**The problem:**
Every line containing the word "most" is to be copied from the data below.

**Data excerpts:**
----

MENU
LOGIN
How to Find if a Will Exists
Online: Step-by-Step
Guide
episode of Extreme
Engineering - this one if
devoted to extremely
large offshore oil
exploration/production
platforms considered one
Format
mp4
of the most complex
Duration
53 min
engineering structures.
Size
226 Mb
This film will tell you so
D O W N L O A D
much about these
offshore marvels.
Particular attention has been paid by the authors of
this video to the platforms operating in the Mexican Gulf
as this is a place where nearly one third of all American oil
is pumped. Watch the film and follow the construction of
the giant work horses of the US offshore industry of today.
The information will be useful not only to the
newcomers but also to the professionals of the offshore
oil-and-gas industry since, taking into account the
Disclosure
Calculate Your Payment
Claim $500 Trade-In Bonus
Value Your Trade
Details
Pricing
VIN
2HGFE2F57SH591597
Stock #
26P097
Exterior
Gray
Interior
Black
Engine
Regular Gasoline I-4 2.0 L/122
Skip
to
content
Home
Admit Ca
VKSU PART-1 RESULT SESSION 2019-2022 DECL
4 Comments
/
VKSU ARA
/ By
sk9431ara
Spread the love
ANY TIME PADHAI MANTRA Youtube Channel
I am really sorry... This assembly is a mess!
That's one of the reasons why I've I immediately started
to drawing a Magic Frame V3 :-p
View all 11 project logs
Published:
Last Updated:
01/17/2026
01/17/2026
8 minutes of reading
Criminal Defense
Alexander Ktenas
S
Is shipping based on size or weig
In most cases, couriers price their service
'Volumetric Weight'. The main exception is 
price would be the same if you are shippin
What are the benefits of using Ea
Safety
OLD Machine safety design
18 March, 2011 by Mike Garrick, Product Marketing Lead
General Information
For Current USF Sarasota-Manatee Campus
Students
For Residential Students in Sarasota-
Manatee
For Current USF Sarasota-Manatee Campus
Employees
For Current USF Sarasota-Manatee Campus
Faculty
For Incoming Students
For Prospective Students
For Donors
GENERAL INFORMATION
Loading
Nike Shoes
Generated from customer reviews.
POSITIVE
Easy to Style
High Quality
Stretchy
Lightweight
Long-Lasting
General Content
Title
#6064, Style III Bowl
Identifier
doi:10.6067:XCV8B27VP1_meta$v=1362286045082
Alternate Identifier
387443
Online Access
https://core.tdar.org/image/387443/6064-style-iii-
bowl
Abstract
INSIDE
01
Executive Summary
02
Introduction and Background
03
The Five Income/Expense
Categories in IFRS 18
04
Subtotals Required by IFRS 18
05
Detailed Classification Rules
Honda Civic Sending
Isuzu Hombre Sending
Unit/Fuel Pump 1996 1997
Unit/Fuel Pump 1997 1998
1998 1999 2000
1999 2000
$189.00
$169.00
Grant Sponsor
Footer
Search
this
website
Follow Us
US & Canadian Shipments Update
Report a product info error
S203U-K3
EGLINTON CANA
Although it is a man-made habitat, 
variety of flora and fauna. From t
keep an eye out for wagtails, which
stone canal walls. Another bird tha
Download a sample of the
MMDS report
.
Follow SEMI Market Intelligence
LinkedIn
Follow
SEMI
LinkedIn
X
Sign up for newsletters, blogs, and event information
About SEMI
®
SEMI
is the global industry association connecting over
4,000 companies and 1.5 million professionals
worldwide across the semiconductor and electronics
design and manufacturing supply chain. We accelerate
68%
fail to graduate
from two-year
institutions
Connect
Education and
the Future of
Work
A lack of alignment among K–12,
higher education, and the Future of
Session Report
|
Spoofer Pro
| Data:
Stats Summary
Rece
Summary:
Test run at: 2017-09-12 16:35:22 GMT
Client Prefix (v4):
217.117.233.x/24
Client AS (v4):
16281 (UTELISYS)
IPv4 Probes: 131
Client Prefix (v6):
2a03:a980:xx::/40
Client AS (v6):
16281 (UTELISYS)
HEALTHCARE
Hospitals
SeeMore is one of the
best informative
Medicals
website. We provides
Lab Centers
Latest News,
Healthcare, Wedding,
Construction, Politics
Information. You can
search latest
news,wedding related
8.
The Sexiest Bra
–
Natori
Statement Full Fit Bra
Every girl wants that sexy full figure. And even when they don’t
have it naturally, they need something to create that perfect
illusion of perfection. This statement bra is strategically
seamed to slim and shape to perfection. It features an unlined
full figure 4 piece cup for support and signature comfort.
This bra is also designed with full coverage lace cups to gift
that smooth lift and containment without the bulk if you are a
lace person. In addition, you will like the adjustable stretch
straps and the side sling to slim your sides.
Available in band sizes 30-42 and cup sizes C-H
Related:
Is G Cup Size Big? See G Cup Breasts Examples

----

**Response area:**
of the most complex
In most cases, couriers price their service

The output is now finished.